**TEXTAUSZUG**
——

Inwieweit sich Regeln bei Banken im Bereich Im-/Export in europäischen und außereuropäischen Ländern (z.B. Panama, wäre etwas weit gefasst) unterscheiden, wurde nicht näher dargestellt.
In Deutschland ist es nicht mehr möglich, zum Beispiel, einen Pre-paid Vertrag für die Mobilfunknutzung, ohne eindeutig, validierte Zuordnung zu einzelnen Personen, abzuschließen.
@ehrlich und kompetent, wie…
Nein, es wurde sich eben keiner Scheinfirma bedient und du brauchst auch ansonsten nichts, außer ggf. Telefonnummern. Simkarten, die mit fremden/falschen Daten registriert sind zu beschaffen, ist aber nun kein Hexenwerk.
Auch eine Webseite kann man bei diversen Hostern anonym, sogar gegen Barzahlungen, registrieren.
Ansonsten ist das Vorgehen scheinbar so:
Firmierung XYZ, zB eine Betreiberin von Bürgersolarparks, hat keine oder keine präsente Webseite.

——

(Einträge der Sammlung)
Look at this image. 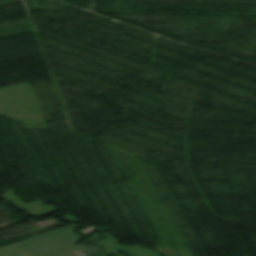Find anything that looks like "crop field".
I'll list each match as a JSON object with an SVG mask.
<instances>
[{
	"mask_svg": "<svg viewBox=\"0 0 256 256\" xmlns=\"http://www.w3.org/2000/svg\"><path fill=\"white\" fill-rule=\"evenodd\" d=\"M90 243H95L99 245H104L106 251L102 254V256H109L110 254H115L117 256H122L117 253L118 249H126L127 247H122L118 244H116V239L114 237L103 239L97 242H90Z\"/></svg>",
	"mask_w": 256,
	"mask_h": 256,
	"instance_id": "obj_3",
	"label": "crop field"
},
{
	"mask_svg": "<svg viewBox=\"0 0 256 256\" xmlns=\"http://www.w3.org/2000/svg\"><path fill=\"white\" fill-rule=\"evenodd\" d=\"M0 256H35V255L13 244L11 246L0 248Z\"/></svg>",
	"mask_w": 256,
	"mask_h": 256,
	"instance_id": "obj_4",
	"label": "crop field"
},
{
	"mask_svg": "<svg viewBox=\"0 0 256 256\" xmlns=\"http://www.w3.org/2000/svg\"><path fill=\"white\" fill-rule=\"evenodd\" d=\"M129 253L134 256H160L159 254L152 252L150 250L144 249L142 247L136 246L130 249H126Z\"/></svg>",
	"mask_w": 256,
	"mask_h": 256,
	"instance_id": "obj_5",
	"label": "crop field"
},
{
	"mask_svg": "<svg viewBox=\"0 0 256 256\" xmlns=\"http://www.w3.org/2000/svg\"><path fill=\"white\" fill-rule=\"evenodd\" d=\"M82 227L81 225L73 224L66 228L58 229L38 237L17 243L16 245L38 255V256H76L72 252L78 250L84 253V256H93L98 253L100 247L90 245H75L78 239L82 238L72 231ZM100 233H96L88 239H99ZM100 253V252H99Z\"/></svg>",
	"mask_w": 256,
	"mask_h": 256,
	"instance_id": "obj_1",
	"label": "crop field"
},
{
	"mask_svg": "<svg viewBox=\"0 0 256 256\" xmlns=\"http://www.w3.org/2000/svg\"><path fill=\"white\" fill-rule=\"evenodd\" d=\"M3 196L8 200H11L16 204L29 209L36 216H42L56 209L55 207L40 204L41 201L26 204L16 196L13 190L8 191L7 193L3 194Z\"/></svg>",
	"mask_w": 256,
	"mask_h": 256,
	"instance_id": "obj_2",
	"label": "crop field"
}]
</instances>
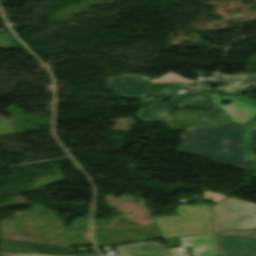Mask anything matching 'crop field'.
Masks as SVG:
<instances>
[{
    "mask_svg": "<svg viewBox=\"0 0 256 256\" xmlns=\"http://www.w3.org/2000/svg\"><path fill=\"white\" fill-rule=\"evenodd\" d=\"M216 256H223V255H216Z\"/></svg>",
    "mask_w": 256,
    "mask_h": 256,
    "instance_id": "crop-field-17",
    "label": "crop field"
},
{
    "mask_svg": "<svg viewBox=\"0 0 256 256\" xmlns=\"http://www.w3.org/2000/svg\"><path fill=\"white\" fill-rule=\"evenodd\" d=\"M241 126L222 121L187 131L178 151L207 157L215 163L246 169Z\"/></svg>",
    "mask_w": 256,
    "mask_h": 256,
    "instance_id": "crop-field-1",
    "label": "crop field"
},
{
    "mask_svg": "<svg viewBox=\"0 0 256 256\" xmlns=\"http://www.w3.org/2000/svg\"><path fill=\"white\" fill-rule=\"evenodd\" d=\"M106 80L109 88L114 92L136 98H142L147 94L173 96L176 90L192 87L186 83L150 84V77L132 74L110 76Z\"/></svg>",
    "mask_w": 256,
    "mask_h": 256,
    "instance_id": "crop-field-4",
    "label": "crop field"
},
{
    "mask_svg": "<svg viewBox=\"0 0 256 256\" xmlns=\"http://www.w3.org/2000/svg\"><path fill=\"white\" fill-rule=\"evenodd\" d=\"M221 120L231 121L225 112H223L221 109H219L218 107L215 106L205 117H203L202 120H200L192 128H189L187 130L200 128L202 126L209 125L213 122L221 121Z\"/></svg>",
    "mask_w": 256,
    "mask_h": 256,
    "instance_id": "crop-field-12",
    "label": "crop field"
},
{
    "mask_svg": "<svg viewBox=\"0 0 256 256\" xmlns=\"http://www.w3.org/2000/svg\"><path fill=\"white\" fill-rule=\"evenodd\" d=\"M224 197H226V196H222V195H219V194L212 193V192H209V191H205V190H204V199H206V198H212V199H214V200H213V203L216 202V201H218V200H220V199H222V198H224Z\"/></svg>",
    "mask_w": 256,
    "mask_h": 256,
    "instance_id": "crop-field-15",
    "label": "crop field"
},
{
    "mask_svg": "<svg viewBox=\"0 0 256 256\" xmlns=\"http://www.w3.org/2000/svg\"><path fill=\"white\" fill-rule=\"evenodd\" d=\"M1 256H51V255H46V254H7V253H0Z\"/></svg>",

——

**AUFGABEN**
1. Was ist laut Textauszug in Deutschland nicht mehr möglich?
2. Schreiben Sie aus dem Textauszug alles von „In Deutschland ist“ bis hinunter zu „gegen Barzahlungen, registrieren.“ wortgetreu ab.

**LÖSUNGEN**
1. Einen Pre-paid Vertrag für die Mobilfunknutzung ohne eindeutige, validierte Zuordnung zu einzelnen Personen abzuschließen.

2.
In Deutschland ist es nicht mehr möglich, zum Beispiel, einen Pre-paid Vertrag für die Mobilfunknutzung, ohne eindeutig, validierte Zuordnung zu einzelnen Personen, abzuschließen.
@ehrlich und kompetent, wie…
Nein, es wurde sich eben keiner Scheinfirma bedient und du brauchst auch ansonsten nichts, außer ggf. Telefonnummern. Simkarten, die mit fremden/falschen Daten registriert sind zu beschaffen, ist aber nun kein Hexenwerk.
Auch eine Webseite kann man bei diversen Hostern anonym, sogar gegen Barzahlungen, registrieren.